#### [TASK DETAILS]
With the pictures set aside, reproduce each entry precisely as it reads.

#### [DATA TO PROCESS]
-- -- --

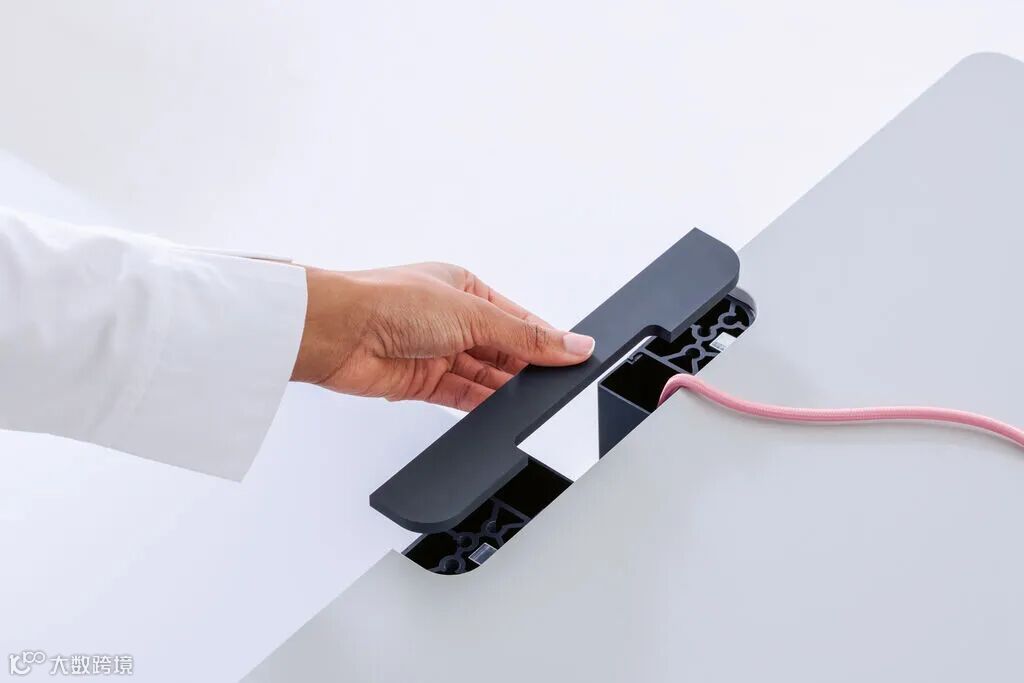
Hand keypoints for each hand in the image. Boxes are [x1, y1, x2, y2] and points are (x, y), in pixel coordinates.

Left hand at [291, 262, 594, 409]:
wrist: (335, 332)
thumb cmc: (387, 300)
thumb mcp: (472, 313)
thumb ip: (525, 337)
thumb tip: (572, 342)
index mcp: (465, 287)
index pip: (518, 319)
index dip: (546, 339)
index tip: (576, 356)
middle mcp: (451, 318)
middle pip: (504, 350)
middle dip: (528, 367)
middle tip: (557, 383)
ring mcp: (437, 351)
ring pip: (485, 376)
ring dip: (506, 388)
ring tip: (531, 399)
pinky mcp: (422, 382)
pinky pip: (463, 397)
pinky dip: (483, 405)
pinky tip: (502, 411)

-- -- --

#### [RESPONSE TO THIS TASK]
Hand keypoints for each hand in the image. Boxes are [x1, y1, x2, y2] and points are (x, y), in pixel coordinates.

Left hand at [291, 262, 594, 409]:
wrist: (335, 332)
thumb cmc: (387, 300)
thumb mcp: (472, 313)
thumb ip: (525, 337)
thumb tip: (572, 342)
index mcp: (465, 287)
index pip: (518, 319)
index dip: (546, 339)
index tip: (576, 356)
middle mcp: (451, 318)
middle pip: (504, 350)
middle dip: (528, 367)
middle tip: (557, 383)
ring mcp: (437, 351)
ring pip: (485, 376)
ring dip: (506, 388)
ring tip: (531, 399)
pinky mcp: (422, 382)
pinky pip: (463, 397)
pinky dip: (483, 405)
pinky tip: (502, 411)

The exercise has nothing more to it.